François me enseñaba a cuidar y apreciar todas estas colecciones que manejábamos
con mucho cuidado y a las cuales juntábamos nuestros propios descubrimientos,
insectos de la huerta, piedritas de colores o conchas encontradas en la
playa.
¿De dónde provendrían estas colecciones de caracolas y porcelanas
exóticas y el microscopio? ¿Quizás de un tátara-tío abuelo, Antoine Belpaire,
hermano de Félix-Hippolyte, de quien encuentro la referencia de una publicación
titulada “La planicie marítima entre Boulogne y Dinamarca”? El
microscopio por cierto parecía datar de esta época, con su elegante estucho de
madera que olía a bálsamo de Canadá. Lo usábamos para observar alas de moscas,
antenas y patas de hormigas o para comparar el grosor y la estructura de los
cabellos de la familia.
También jugábamos a ser químicos. Teníamos botellitas vacías de los
medicamentos, un cuenta-gotas proveniente de algún remedio para destapar
narices y otros varios recipientes recuperados, en los que poníamos agua con
pintura, detergente, vinagre, lejía o lo que podíamos encontrar. Lo más
preciado era un verdadero mortero de porcelana blanca, como se ve todavía en
algunas farmacias antiguas.
El mortero era muy importante para moler pedazos de carbón, junto con un
poco de azufre y salitre, para fabricar la pólvora que nos permitía lanzar
cohetes desde el jardín: tubos de hierro o de aluminio, con la punta formada a
martillazos, o viejos infladores para bicicletas.

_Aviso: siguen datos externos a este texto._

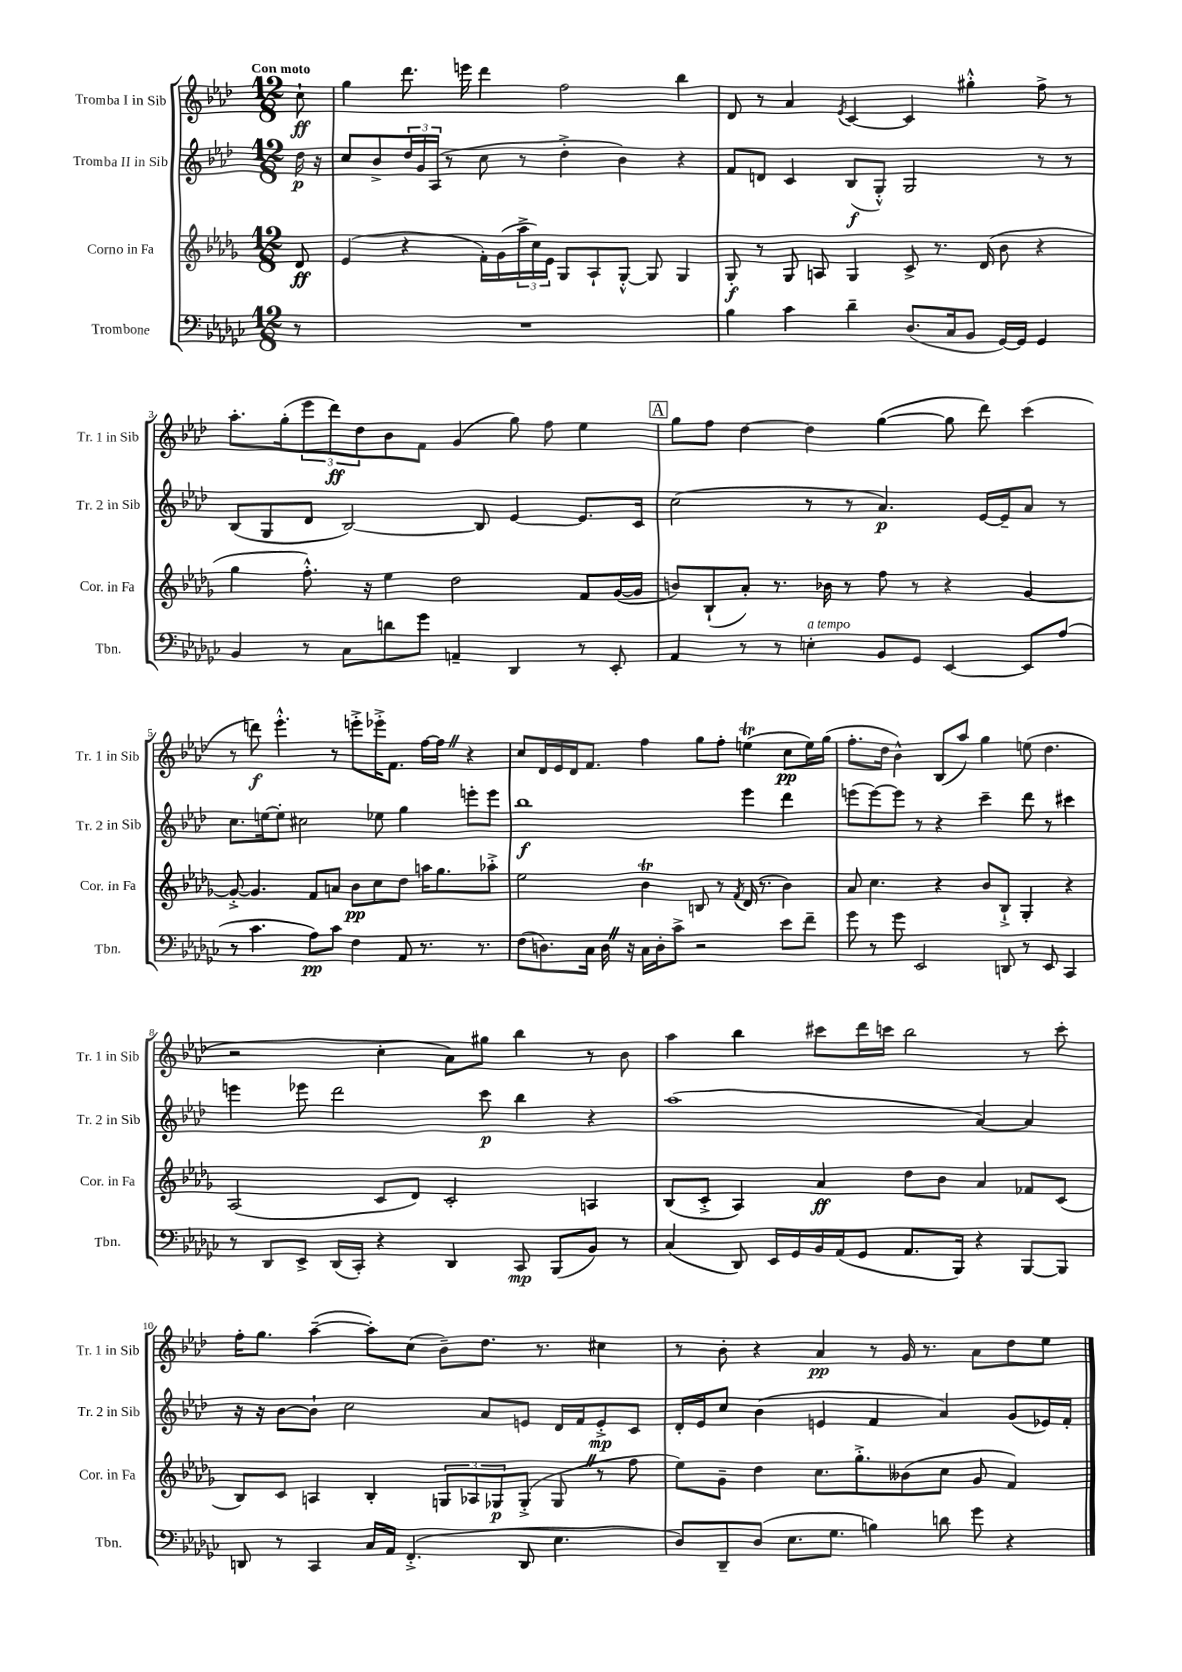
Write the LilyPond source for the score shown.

Más tarde François, ahora artista y escritor en Quebec, inmortalizaría
los lanzamientos de cohetes en un cuadro titulado “Recuerdos de la infancia”,
donde los relaciona con los amenazantes aviones bombarderos de su niñez.
Para mí, las colecciones de insectos iban a continuar en Bolivia y el
viejo microscopio de cobre se transformaría en un aparato moderno de inmersión,
con 1500 aumentos y luz ultravioleta, para estudiar la fosforescencia de las
bacterias del suelo. Este trabajo no era sin embargo nada bueno para mis ojos
miopes, sin duda ya debilitados por las lecturas clandestinas en la cama,
debajo de las frazadas y con una linterna de bolsillo.